La question demeure: S'il y avait une femme de 70 ans peu scolarisée dans le panel, représenterait-elle l'ensemble des femmes de 65 ans et plus peu scolarisées?
3) Les fermiers manitobains: Outre le fait que l'on pense que les fermiers manitobains et les pêcheurs de Nouvelle Écosse ont autre chose à faire que de s'inscrire à un panel de répondants à des sondages, il faut faire un calcul simple: Pour Angus Reid, 2365 répondants moins 507 en CB, 823 en Ontario et 793 au Québec:
il reste 242 répondants pour les 7 autres provinces du Canada! Dans le cas du sondage Léger, il y en a 1129, ce qui est acceptable.
Faut-il faire confiance aux sondages Internet?
Comment répondre? Théoriquement non.
Empiriquement, lors de la dernière élection fédérale, il n'y avait pas de différence significative entre les sondages Angus Reid et les autres. Toutefois, je n'ai pas pu vérifier s'il y avait plus de variation. Lors de l'élection québécoise de 2008, Angus Reid était également à l'intérieur de la marge d'erreur. Par contre, lors de l'élection montréalaise de 2008, ils avaient prédit la victoire de Louise Harel et mis le maire en troisième place : 7 points d'écart entre le sondage et les résultats.

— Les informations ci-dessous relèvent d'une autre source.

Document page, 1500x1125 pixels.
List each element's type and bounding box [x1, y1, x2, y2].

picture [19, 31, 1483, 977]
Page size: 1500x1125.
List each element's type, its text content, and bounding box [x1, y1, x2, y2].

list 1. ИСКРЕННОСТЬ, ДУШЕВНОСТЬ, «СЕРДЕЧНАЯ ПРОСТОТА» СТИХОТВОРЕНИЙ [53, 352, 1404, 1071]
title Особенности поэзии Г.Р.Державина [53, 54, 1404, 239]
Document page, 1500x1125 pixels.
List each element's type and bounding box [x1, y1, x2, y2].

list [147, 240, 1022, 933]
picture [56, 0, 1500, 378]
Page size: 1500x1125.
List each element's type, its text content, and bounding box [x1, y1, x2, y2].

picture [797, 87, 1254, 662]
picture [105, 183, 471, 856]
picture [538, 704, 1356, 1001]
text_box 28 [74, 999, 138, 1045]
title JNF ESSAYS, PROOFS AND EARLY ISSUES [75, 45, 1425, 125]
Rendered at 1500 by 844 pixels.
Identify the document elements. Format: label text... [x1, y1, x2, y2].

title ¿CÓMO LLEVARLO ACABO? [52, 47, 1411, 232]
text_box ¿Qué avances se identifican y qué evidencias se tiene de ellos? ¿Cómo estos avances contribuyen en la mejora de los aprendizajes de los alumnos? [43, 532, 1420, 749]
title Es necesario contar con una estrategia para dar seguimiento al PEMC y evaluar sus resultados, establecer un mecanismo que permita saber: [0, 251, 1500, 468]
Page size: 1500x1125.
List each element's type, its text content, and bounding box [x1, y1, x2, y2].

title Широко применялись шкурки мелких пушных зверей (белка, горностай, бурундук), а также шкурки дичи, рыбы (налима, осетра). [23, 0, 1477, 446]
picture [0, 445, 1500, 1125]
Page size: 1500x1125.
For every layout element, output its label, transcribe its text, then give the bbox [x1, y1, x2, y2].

Le problème est que l'on ne sait pas quand et dans quelles circonstances un sondage fait auprès de volontaires peut représenter la population. Dans un prochain blog, un mot des recherches sur la question. Entretemps, on devrait peut-être parler de l'intention de vote des panelistes (plutôt que de la population?).